■ EXERCISE AIM: In the text below about the yacht Marilee, how high above deck does the full height rig reach?

■ TEXT SECTION:
───

We witnessed the restoration’s product in 2017 at the dock during Nantucket Race Week. On the next dock over, she had gleaming topsides like her 1926 picture. Below, she sported a new straight line interior shining with gorgeous woods. We thanked the crew for our use of their exquisitely jointed bosun’s chair to recover the main halyard of our ride, the Newport 29 Dolphin. And we gawked.

Marilee’s Legacy: One Boat, Two Rigs

Marilee’s vital statistics

LOA: 53 (feet)

LWL: 40

Beam: 14’ 6”

Draft: 8.2’

Sail area: 2,100 square feet

Marilee is the only NY 40 to have had both rigs designed by HMC. All the original bronze hardware was reproduced to scale. While looking through all the original drawings for the boats, Hasselbalch discovered more Hull #995 plans for Marilee than he previously knew existed. In particular, he uncovered a drawing of a Marconi rig designed during a 1933 refit. To find this Herreshoff relic was an incredible discovery.

Today, owner Ken Kolburn relishes the option to sail Marilee with one of two different rigs. With a custom stemhead, he is able to attach a removable bowsprit capable of handling the bigger jibs of a Bermuda rig. At the transom, similar provision is made for the fixed backstay required for a full height rig that towers 84 feet above deck. That mast is hollow in section, built from eight staves, three in front, three in back and two side pieces giving a stiffer fore and after section. Making a wood staved mast at this level is art and science; we can attest to that with the 2006-built Alerion mast we use in Nantucket sailing.

The Melges IC37 continues NYYC’s tradition of commissioning speedy one-design keelboats.  Courtesy of ic37class.org

Club Classic Contemporary

Club keelboat one-design was part of an early 20th century demographic shift in boat ownership and use in the U.S. As we have explored in the development of the International 6 Metre, the appearance of the Corinthian sailor introduced a new cohort of participants to the sport.

The same phenomenon returned in the early 21st century. Ken Colburn has had his finger in both generations of club racer; Marilee for Classics racing and the NYYC (nee Swan) 42 for the modern era. Now, a wider variety of sailors can assemble a Corinthian crew and stage a grand prix campaign.

When NYYC Commodore David Elwell put forward plans for a Club 42, he tapped into that same desire to expand high-level Corinthian sailing in the keelboat world. With over 45 built since 2006, the Frers-designed NYYC 42 was the catalyst for the well-known Rolex NYYC Invitational Cup.

NYYC is now racing their second 21st century fleet, having moved from the Frers 42 to the Melges 37, derived from a Mills design. Known as the IC37, it went into production for a new fleet of higher performance, sprit-enabled boats, which will be sailed by yacht club teams from around the world in the 2023 NYYC Invitational Cup in Newport this month.

───

■ RECORD EXTRACTS:

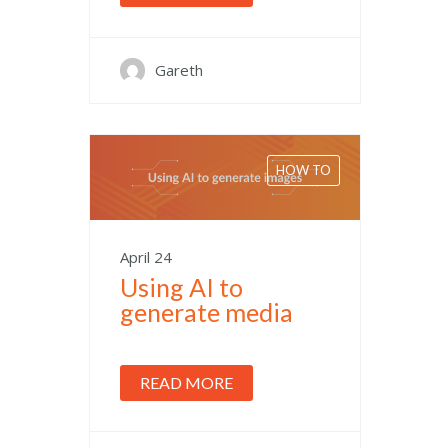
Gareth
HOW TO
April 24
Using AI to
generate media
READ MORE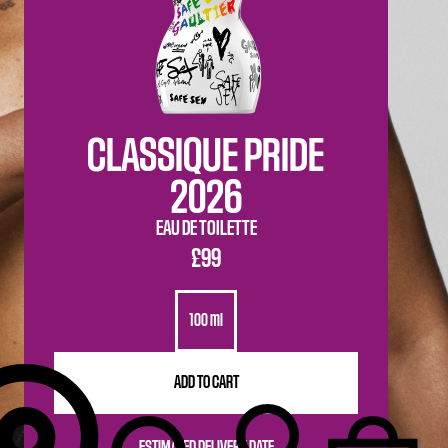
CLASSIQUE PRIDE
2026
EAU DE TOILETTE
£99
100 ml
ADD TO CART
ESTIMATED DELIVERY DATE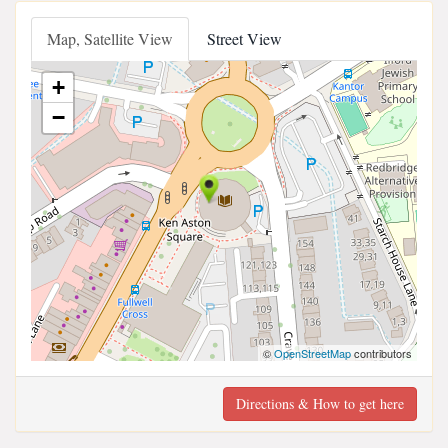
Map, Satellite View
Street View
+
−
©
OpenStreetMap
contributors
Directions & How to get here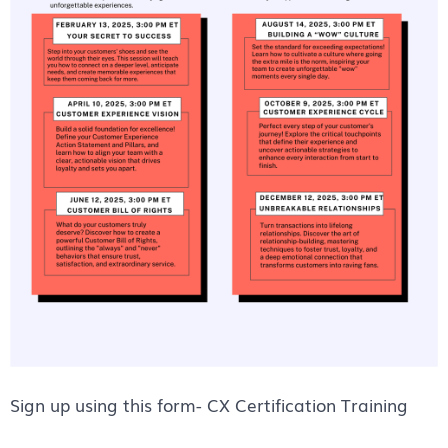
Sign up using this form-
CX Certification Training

───

■ ANSWER FOR THE TASK: 84 feet